Im deutschen Biathlon-Lager haben mehrere Athletinnen mit Magenproblemen zu kämpfen. Um sich vor den anstehenden Wettkämpfen bei den Olympischen Winterspielen zu schützen, hat Franziska Preuß inzwischen eine Maßnahme ergriffen.
Franziska Preuß hat im Olympia-Quartier in Antholz wegen der möglichen Ansteckungsgefahr ein Einzelzimmer bezogen. "Ich bin jetzt auch in ein Einzelzimmer gegangen, um mich einfach nochmal zu schützen", sagte sie am Samstagnachmittag.

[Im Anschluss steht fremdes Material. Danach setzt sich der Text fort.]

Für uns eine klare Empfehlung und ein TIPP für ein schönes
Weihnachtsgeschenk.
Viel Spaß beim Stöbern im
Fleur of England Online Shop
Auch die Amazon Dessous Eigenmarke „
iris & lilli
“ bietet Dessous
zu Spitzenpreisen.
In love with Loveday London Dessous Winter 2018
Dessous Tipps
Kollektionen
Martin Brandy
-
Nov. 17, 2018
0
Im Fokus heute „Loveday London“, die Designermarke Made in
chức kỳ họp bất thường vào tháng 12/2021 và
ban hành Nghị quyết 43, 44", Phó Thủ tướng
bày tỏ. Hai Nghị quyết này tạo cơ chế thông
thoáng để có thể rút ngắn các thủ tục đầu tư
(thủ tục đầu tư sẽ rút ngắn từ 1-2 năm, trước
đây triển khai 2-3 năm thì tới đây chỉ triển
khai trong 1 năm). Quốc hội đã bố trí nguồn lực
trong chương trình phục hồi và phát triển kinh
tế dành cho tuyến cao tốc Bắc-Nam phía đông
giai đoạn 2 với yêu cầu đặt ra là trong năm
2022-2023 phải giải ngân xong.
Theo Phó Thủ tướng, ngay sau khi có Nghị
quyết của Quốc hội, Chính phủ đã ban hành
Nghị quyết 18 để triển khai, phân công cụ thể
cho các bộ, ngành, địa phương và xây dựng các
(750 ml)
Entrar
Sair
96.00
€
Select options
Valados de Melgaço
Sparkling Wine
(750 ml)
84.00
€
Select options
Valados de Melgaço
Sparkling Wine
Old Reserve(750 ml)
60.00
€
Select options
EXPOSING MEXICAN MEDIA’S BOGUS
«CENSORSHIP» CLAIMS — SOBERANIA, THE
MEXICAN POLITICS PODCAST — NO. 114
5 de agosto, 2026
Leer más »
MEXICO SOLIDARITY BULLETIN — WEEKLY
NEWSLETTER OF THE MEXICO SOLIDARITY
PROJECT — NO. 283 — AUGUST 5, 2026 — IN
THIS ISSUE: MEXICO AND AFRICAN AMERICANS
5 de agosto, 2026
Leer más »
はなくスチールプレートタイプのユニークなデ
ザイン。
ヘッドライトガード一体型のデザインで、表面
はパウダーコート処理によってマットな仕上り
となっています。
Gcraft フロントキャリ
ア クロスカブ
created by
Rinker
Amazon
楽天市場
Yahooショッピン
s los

Getroffen hatte es zuvor allen voran die deutsche Meisterin Janina Hettich-Walz, die ihren Start im Biathlon-Sprint kurzfristig wegen Magenproblemen hatte absagen müssen. Die Verfolgung am Sonntag (14:45 Uhr) wird sie dadurch ebenfalls verpassen.
Auch DSV-Teamkollegin Vanessa Voigt klagte in den vergangenen beiden Tagen über Unwohlsein, dennoch ging sie am Samstag an den Start. Ohne Schießfehler landete die 28-Jährige auf dem beachtlichen zwölften Platz, womit sie hinter Franziska Preuß (1 Fehler, 7.) zweitbeste Deutsche war.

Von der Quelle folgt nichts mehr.